11.13.2009

Drinking Game Friday hopes your babies look like monkeys

Happy Drinking Game Friday gang! Before we getsta boozing, I have a few administrative items I'd like to discuss:

- J
ÄGER BALL. First of all, are you coming? You are! Awesome. And you're bringing 10 of your closest friends?? Even better! And you've lowered your expectations of what I'm like in real life so there's not an ungodly amount of pressure on me to be as unrealistically attractive and entertaining as I think you think I am?? PERFECT. I like my expectations like I like my cholesterol: low. So, I'm glad that's settled. Secondly, a few people commented on last Friday's post asking if I could recommend a cheap DC hotel or perhaps figure out some kind of group rate for all you out-of-towners. I'm not going to lie, when I first read that I thought, "PSH, fuck if I know how to make that happen," and went immediately back to googling camo pug harnesses. However, it occurred to me a few days later that my sister works for a hotel doing special events. And you guys need a hotel. For this special event. So I sat down with my calculator and worked out that if A + B = C, then maybe I should stop being retarded and ask my sister if she can hook you guys up. So leave a comment or shoot me an email (meg@2birds1blog.com) if you're interested and Becca will see what she can do!

Ahh, Becca McBlogger: coming in handy since 1980.
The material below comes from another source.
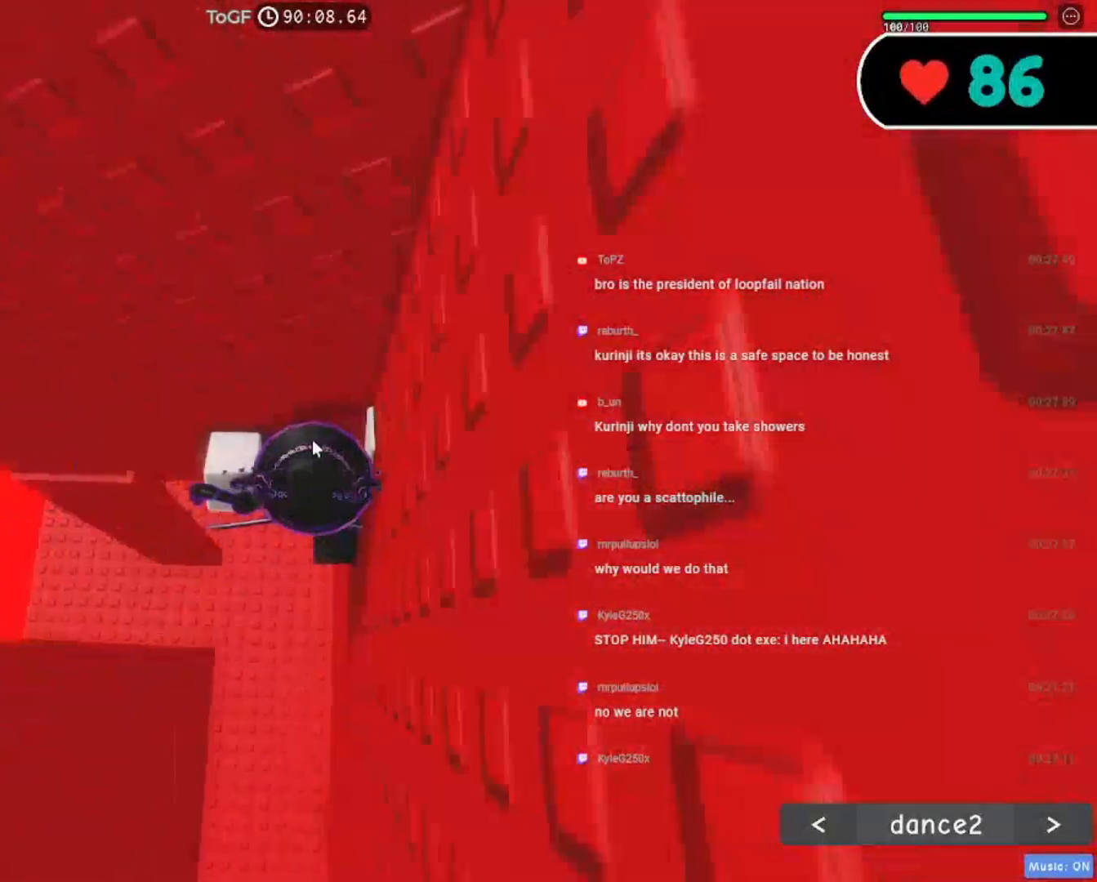
{"keys": [], "mouse": ["right"], "events": [[100, "shift", "up"]]}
- I had the most irritating conversation with Boss #2 on Wednesday. I took a break from forced slave labor to check my email and audibly guffawed at something Rachel sent me. Boss #2 strolled over and asked what was up. "Oh, one of my good friends is pregnant and sent me an email saying that she already feels bad for me for when I get pregnant because of my boobs," I explained. "Truthfully I just don't think I have a body made for pregnancy. I've got the narrow hips of a 12-year-old boy and huge circus boobs. This body was not meant to carry a child." "Oh don't worry," Boss #2 said, "When you're pregnant you can actually feel your hips separating to accommodate the baby. Every woman is built for pregnancy, Meghan. Don't worry. God wouldn't do that to you," and then walked away. And I just sort of stood there with my head cocked sideways, awkwardly shifting my eyes around the room for a solid 30 seconds. Because it's always awkward when someone drops a hard G into casual conversation. It just makes things get real holy, real fast. And much like religion has no place in schools, it also has no place is conversations regarding my separating hips, vagina and massive circus boobs.

- I would like it to be known that the crisp, white shirt I put on this morning is now completely drenched in coffee thanks to an email I just received from College Roommate Danielle. I took a big sip of coffee right before I read it and was NOT prepared for the contents. This resulted in a cheesy sitcom style spit-take, the likes of which haven't been seen since Saved by the Bell. Please allow the following excerpt to enrich your afternoon:

"I am in the middle of a seminar looking like I am taking notes, but really I want to die a little inside.

I bought a new bra yesterday, it's awesome and comfortable. I mean, it was, until I realized say about 20 minutes ago what the clips on the top were for. I am currently wearing a breastfeeding bra. How did you find out, you ask? the clip popped open, out popped my boob and i had to figure out how to reach my hand into my shirt, shove my breast back into the bra and clip it in the middle of a very cold classroom."

And that is why we are friends.

- Boss #1 has a UTI from having "dirty sex" on Halloween. You're welcome.

- If Co-Blogger Chris and I were to ever make a two-man comedy troop, we'd call it "Poppers and Ketamine." He'd obviously be Poppers.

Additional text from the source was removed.